> _What to produce_:
Verbatim transcription of the listing is needed.
Content starts
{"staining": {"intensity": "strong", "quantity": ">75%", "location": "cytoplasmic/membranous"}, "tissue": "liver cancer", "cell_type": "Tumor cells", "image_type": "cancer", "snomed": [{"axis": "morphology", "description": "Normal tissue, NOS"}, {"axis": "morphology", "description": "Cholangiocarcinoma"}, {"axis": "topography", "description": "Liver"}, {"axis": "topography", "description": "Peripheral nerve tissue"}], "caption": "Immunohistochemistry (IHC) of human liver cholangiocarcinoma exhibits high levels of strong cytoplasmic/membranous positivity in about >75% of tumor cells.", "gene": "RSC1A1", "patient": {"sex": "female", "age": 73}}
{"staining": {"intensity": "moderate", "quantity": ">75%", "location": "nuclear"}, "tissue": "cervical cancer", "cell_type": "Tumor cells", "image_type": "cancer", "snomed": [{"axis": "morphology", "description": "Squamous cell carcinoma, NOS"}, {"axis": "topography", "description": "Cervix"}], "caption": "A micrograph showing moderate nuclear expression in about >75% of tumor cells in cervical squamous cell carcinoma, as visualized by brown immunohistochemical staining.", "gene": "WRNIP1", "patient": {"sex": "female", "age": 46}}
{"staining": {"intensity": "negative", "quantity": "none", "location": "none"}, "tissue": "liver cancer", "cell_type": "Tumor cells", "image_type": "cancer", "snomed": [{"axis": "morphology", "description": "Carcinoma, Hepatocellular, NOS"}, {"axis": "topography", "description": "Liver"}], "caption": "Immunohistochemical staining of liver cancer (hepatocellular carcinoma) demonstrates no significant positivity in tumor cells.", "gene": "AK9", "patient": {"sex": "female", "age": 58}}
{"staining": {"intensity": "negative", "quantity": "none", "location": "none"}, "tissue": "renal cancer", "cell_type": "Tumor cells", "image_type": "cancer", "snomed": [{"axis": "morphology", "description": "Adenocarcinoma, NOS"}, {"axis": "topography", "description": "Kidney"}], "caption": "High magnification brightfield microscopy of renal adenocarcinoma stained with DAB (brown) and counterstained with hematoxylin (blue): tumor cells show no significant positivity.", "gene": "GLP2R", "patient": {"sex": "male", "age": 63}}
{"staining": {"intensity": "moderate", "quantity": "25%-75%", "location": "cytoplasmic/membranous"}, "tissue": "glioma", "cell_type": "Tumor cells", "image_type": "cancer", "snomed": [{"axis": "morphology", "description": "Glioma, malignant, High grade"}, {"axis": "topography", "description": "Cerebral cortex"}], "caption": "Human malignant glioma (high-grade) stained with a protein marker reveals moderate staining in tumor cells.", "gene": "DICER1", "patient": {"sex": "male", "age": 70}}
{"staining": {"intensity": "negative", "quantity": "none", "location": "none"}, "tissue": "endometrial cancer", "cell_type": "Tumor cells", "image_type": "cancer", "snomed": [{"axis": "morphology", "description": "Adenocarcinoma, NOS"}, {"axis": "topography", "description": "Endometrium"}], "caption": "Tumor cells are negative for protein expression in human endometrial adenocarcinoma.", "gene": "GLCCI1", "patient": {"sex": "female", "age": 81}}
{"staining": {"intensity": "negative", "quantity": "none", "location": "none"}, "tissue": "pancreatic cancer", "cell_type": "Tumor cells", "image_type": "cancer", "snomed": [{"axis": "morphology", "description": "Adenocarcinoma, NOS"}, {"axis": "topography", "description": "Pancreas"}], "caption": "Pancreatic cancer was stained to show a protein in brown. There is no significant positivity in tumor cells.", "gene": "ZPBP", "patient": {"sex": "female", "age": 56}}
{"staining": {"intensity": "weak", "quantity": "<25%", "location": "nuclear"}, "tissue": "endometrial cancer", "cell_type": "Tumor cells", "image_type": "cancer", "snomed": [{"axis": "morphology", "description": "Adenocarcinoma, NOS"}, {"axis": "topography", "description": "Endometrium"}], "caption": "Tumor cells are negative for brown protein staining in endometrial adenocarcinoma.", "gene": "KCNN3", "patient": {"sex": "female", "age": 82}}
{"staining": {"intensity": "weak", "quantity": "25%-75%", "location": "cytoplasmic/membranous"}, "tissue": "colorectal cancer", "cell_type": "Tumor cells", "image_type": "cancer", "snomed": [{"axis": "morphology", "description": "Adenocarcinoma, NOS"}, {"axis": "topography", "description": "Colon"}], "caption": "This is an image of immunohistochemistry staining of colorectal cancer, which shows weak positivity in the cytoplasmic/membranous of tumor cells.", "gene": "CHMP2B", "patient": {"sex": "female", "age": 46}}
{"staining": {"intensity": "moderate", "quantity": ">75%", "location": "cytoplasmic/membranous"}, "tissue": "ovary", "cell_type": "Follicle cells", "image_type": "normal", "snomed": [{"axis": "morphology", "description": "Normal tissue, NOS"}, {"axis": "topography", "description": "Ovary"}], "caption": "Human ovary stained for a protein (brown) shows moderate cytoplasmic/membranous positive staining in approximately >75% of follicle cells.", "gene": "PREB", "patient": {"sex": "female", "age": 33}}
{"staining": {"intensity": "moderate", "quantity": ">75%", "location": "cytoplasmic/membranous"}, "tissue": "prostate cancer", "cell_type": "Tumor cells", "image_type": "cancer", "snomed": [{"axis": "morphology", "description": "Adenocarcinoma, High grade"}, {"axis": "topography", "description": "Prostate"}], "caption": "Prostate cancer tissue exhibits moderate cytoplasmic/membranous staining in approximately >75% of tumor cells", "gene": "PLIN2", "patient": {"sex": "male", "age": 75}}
Content ends
> _Solution for this exercise_:
{"staining": {"intensity": "strong", "quantity": ">75%", "location": "cytoplasmic/membranous"}, "tissue": "liver cancer", "cell_type": "Tumor cells", "image_type": "cancer", "snomed": [{"axis": "morphology", "description": "Normal tissue, NOS"}, {"axis": "morphology", "description": "Cholangiocarcinoma"}, {"axis": "topography", "description": "Liver"}, {"axis": "topography", "description": "Peripheral nerve tissue"}], "caption": "Immunohistochemistry (IHC) of human liver cholangiocarcinoma exhibits high levels of strong cytoplasmic/membranous positivity in about >75% of tumor cells.", "gene": "RSC1A1", "patient": {"sex": "female", "age": 73}}
{"staining": {"intensity": "moderate", "quantity": ">75%", "location": "nuclear"}, "tissue": "cervical cancer", "cell_type": "Tumor cells", "image_type": "cancer", "snomed": [{"axis": "morphology", "description": "Squamous cell carcinoma, NOS"}, {"axis": "topography", "description": "Cervix"}], "caption": "A micrograph showing moderate nuclear expression in about >75% of tumor cells in cervical squamous cell carcinoma, as visualized by brown immunohistochemical staining.", "gene": "WRNIP1", "patient": {"sex": "female", "age": 46}}
{"staining": {"intensity": "negative", "quantity": "none", "location": "none"}, "tissue": "liver cancer", "cell_type": "Tumor cells", "image_type": "cancer", "snomed": [{"axis": "morphology", "description": "Carcinoma, Hepatocellular, NOS"}, {"axis": "topography", "description": "Liver"}], "caption": "Immunohistochemical staining of liver cancer (hepatocellular carcinoma) demonstrates no significant positivity in tumor cells.", "gene": "AK9", "patient": {"sex": "female", "age": 58}}
{"staining": {"intensity": "negative", "quantity": "none", "location": "none"}, "tissue": "renal cancer", "cell_type": "Tumor cells", "image_type": "cancer", "snomed": [{"axis": "morphology", "description": "Adenocarcinoma, NOS"}, {"axis": "topography", "description": "Kidney"}], "caption": "High magnification brightfield microscopy of renal adenocarcinoma stained with DAB (brown) and counterstained with hematoxylin (blue): tumor cells show no significant positivity.", "gene": "GLP2R", "patient": {"sex": "male", "age": 63}}
{"staining": {"intensity": "moderate", "quantity": "25%-75%", "location": "cytoplasmic/membranous"}, "tissue": "glioma", "cell_type": "Tumor cells", "image_type": "cancer", "snomed": [{"axis": "morphology", "description": "Glioma, malignant, High grade"}, {"axis": "topography", "description": "Cerebral cortex"}], "caption": "Human malignant glioma (high-grade) stained with a protein marker reveals moderate staining in tumor cells.", "gene": "DICER1", "patient": {"sex": "male", "age": 70}}
{"staining": {"intensity": "negative", "quantity": "none", "location": "none"}, "tissue": "endometrial cancer", "cell_type": "Tumor cells", "image_type": "cancer", "snomed": [{"axis": "morphology", "description": "Adenocarcinoma, NOS"}, {"axis": "topography", "description": "Endometrium"}], "caption": "Tumor cells are negative for protein expression in human endometrial adenocarcinoma.", "gene": "GLCCI1", "patient": {"sex": "female", "age": 81}}
{"staining": {"intensity": "negative", "quantity": "none", "location": "none"}, "tissue": "pancreatic cancer", "cell_type": "Tumor cells", "image_type": "cancer", "snomed": [{"axis": "morphology", "description": "Adenocarcinoma, NOS"}, {"axis": "topography", "description": "Pancreas"}], "caption": "Pancreatic cancer was stained to show a protein in brown. There is no significant positivity in tumor cells.", "gene": "ZPBP", "patient": {"sex": "female", "age": 56}}
{"staining": {"intensity": "weak", "quantity": "<25%", "location": "nuclear"}, "tissue": "endometrial cancer", "cell_type": "Tumor cells", "image_type": "cancer", "snomed": [{"axis": "morphology", "description": "Adenocarcinoma, NOS"}, {"axis": "topography", "description": "Endometrium"}], "caption": "Tumor cells are negative for brown protein staining in endometrial adenocarcinoma.", "gene": "KCNN3", "patient": {"sex": "female", "age": 82}}
{"staining": {"intensity": "weak", "quantity": "25%-75%", "location": "cytoplasmic/membranous"}, "tissue": "colorectal cancer", "cell_type": "Tumor cells", "image_type": "cancer", "snomed": [{"axis": "morphology", "description": "Adenocarcinoma, NOS"}, {"axis": "topography", "description": "Colon"}], "caption": "This is an image of immunohistochemistry staining of colorectal cancer, which shows weak positivity in the cytoplasmic/membranous of tumor cells.", "gene": "CHMP2B", "patient": {"sex": "female", "age": 46}}
{"staining": {"intensity": "moderate", "quantity": ">75%", "location": "cytoplasmic/membranous"}, "tissue": "ovary", "cell_type": "Follicle cells", "image_type": "normal", "snomed": [{"axis": "morphology", "description": "Normal tissue, NOS"}, {"axis": "topography", "description": "Ovary"}], "caption": "Human ovary stained for a protein (brown) shows moderate cytoplasmic/membranous positive staining in approximately >75% of follicle cells.", "gene": "PREB", "patient": {"sex": "female", "age": 33}}
{"staining": {"intensity": "moderate", "quantity": ">75%", "location": "cytoplasmic/membranous"}, "tissue": "prostate cancer", "cell_type": "Tumor cells", "image_type": "cancer", "snomed": [{"axis": "morphology", "description": "Adenocarcinoma, High grade"}, {"axis": "topography", "description": "Prostate"}], "caption": "Prostate cancer tissue exhibits moderate cytoplasmic/membranous staining in approximately >75% of tumor cells", "gene": "PLIN2", "patient": {"sex": "male", "age": 75}}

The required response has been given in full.